AIM OF THE EXERCISE: The answer must consist of every line in the records that contains the word "Christian".

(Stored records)
• • •

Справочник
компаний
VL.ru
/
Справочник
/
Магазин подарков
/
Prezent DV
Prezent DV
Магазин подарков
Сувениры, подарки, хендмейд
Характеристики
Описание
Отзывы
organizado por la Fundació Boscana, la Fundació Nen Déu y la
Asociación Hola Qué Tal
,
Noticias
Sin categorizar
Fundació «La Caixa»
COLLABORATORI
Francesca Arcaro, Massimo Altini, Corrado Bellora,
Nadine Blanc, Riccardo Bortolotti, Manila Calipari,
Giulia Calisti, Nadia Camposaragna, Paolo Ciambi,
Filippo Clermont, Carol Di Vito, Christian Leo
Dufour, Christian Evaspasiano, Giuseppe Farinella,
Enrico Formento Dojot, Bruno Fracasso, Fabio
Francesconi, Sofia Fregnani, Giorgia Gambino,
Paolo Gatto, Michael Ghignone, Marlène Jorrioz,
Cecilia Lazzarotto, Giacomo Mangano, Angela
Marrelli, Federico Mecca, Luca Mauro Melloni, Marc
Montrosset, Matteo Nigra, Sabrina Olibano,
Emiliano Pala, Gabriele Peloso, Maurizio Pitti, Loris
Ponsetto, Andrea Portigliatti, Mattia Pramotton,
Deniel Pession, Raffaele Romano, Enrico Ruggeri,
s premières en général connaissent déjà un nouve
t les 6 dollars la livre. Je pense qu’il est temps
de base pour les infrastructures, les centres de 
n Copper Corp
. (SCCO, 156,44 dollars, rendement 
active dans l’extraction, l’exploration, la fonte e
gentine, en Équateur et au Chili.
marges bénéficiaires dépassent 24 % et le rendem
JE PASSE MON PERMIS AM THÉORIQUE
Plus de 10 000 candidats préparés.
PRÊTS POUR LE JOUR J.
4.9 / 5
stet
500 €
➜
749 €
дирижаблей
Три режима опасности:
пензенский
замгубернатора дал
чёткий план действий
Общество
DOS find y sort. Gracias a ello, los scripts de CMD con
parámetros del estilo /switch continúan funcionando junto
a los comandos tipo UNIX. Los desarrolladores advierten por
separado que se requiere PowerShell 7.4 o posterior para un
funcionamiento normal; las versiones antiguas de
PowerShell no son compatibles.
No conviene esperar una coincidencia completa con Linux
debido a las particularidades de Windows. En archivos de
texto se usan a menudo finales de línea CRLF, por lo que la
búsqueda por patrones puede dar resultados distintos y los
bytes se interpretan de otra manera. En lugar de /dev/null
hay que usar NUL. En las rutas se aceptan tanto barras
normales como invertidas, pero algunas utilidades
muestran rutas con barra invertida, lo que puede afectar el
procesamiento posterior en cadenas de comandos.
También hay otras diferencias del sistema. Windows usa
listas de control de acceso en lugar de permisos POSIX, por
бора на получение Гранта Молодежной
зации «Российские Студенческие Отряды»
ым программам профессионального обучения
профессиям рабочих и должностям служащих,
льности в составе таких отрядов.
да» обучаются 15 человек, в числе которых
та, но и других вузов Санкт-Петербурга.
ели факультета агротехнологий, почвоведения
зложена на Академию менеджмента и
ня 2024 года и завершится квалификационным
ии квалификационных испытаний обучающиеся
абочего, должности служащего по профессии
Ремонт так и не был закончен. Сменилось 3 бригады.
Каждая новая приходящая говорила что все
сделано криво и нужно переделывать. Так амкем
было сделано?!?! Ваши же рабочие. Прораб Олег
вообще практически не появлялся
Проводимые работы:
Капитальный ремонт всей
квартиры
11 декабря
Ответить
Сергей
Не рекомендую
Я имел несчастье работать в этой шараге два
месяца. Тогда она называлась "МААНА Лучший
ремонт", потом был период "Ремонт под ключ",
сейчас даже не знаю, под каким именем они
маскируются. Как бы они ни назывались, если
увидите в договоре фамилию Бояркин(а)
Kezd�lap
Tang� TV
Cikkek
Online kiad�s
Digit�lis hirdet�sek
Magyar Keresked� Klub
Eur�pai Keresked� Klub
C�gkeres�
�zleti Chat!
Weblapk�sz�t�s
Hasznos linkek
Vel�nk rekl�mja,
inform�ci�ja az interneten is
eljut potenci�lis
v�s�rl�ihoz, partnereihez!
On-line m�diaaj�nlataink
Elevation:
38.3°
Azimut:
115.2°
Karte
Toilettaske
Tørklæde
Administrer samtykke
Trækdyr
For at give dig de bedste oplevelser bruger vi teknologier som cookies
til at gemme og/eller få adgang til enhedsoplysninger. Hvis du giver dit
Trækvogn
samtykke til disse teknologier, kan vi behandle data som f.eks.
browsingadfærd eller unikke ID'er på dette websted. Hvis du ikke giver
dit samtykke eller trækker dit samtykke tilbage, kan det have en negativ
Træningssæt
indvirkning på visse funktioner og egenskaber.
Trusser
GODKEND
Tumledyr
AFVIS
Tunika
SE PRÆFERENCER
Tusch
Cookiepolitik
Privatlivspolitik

• • •

SOLUTION TO THIS PROBLEM:
Filippo Clermont, Carol Di Vito, Christian Leo
Dufour, Christian Evaspasiano, Giuseppe Farinella,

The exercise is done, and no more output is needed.